Characteristics of Senior-Ranking Women in IT
Attributes that Help Women Progress in their Technical Careers
Think you've got what it takes to rise to the top as a woman in information technology?
Here is a list of the top soft skills and attributes you should possess if you're a female who wants to be successful in your technical career of choice. This list has been adapted from the results of a study, titled Senior Technical Women: A Profile of Success, which was published by the Anita Borg Institute for Women in Technology (ABI).
1. Analytical Skills
Analytical skills include the ability to think logically about an issue and solve a problem. An analytical thinker starts by gathering information and considering various factors that may contribute to the problem. The individual must also be able to design and test a solution to the problem and/or come up with a plan to address or mitigate it.
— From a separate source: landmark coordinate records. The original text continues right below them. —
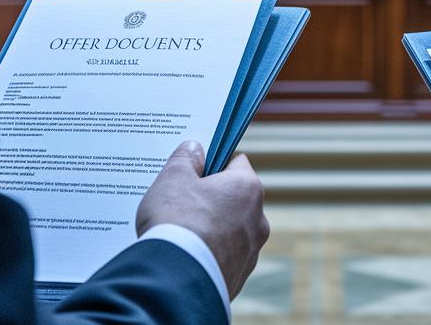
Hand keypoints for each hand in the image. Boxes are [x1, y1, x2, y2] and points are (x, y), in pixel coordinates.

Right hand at [136, 140, 269, 299]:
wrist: (174, 281)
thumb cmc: (177, 222)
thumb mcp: (173, 178)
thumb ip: (185, 158)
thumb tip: (195, 149)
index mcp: (248, 189)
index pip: (236, 162)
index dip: (212, 162)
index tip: (193, 170)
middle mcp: (257, 220)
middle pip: (233, 199)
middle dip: (209, 198)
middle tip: (180, 201)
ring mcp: (250, 253)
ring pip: (229, 230)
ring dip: (209, 228)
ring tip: (179, 233)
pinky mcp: (237, 279)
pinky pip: (222, 258)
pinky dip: (207, 255)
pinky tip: (184, 256)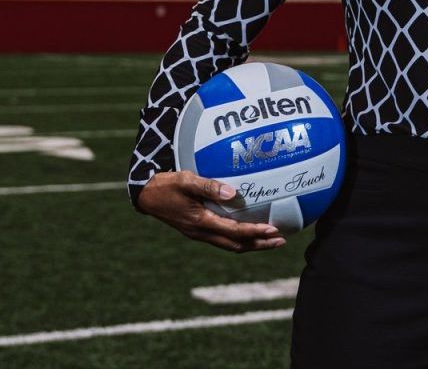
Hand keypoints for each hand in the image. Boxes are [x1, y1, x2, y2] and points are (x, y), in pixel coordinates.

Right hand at [137, 171, 286, 252]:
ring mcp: (200, 234)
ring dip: (252, 244)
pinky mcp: (198, 230)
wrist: (147, 196)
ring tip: (271, 239)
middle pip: (237, 246)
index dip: (255, 232)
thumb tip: (233, 193)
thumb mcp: (185, 181)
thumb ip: (208, 186)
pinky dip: (240, 238)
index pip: (234, 232)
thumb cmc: (166, 185)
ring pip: (231, 245)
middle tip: (281, 240)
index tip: (274, 229)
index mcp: (200, 223)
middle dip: (260, 245)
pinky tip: (249, 230)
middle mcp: (202, 233)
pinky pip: (224, 239)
The ABI study found that close to 78 percent of senior technical women view themselves as analytical, while almost 85 percent of their male colleagues say the same about themselves.
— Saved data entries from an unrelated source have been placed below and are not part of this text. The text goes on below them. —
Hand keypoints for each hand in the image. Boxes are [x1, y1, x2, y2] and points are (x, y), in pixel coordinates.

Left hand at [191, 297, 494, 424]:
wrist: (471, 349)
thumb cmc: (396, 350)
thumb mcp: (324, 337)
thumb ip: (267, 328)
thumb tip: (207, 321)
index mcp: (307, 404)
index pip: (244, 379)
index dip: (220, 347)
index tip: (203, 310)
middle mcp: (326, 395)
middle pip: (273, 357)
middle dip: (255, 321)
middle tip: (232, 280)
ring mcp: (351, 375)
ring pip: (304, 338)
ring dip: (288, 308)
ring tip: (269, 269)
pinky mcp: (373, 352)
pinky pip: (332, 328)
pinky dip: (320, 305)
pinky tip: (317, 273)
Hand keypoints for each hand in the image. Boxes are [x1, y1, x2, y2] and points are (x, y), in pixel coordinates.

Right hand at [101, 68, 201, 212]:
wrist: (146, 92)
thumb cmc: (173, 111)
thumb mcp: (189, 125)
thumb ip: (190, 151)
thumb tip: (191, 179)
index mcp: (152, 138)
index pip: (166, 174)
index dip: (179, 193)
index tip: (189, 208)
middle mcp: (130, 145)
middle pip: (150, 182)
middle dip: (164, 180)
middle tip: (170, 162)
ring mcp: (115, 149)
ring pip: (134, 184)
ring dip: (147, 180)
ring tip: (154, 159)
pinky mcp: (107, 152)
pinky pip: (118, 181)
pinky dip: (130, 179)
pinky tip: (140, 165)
2. Ability to Ask the Right Questions and Willingness to Learn
Inquisitiveness is critical to the process of problem-solving, learning from one's mistakes and advancing. When problem-solving, the individual must dig for answers and set aside preconceived notions before he or she can derive a solution. The individual must also be open and able to absorb new information and apply it to whatever he or she is working on.
Almost 78 percent of senior technical women perceive themselves as questioners, compared to 77 percent of senior technical men who say the same about themselves, the study found.
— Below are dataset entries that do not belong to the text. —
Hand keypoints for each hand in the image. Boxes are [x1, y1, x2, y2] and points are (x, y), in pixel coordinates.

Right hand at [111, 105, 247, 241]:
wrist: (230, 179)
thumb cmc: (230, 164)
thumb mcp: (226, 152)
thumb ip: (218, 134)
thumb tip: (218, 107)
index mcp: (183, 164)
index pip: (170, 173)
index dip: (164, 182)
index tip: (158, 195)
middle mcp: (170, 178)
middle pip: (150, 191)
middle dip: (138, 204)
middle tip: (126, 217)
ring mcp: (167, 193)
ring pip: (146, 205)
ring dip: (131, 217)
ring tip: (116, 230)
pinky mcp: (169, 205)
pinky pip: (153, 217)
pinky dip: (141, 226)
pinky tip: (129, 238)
3. Openness to Risk-Taking
True leadership involves being willing to strive for a goal or pursue a certain path, even if the certainty of success is not 100 percent.
The study found that more than half of senior technical women view themselves as risk-takers, and are equally as likely as senior technical men to perceive themselves as such.
4. Collaborative Skills
High-tech innovation relies on collaboration - the ability to work with others as part of a team in order to achieve a common goal. The collaboration process typically involves building relationships, exchanging information, reaching a consensus on a decision or action, and working with others to resolve a conflict.
Not only is collaboration critical to success, but it can also provide a sense of career satisfaction. Just over 84 percent of senior technical women view themselves as strong collaborators, the study found.
5. Willingness to Work Hard and Put In Long Hours
This is just a reality for pretty much anyone who is immersed in the high-tech culture, which tends to demand increased responsibility and availability of people who want to climb the ladder. Women who have family responsibilities and desire work-life balance may find this requirement to be a barrier to advancement, the study concluded.
Seventy-two percent of senior technical women surveyed said they had to cut back on sleep so they could advance their careers, and close to one-third of respondents said they have delayed having children.
In the high-tech world, people are rewarded for speaking up, promoting themselves, being ambitious and projecting self-confidence. However, since these are traditionally viewed as "male" traits in the North American culture, many women find that they are viewed negatively if they demonstrate assertiveness; on the flip-side, they may be passed over for promotions, ignored, interrupted or viewed as "too quiet" if they are not assertive enough, the study found.
In many ways, high-achieving men and women have similar characteristics. However, the willingness to put in long hours as well as maintaining assertiveness is more difficult for women to adopt given predefined gender roles.